[Your task] Copy every item below word for word, line by line.

[Data drawn from a collection]
━━━

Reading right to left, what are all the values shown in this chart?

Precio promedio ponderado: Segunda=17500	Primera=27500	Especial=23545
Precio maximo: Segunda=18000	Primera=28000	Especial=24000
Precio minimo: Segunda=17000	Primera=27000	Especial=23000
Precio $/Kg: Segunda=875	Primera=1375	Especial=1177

━━━

[Task output]
Reading right to left, what are all the values shown in this chart?

Precio promedio ponderado: Segunda=17500	Primera=27500	Especial=23545
Precio maximo: Segunda=18000	Primera=28000	Especial=24000
Precio minimo: Segunda=17000	Primera=27000	Especial=23000
Precio $/Kg: Segunda=875	Primera=1375	Especial=1177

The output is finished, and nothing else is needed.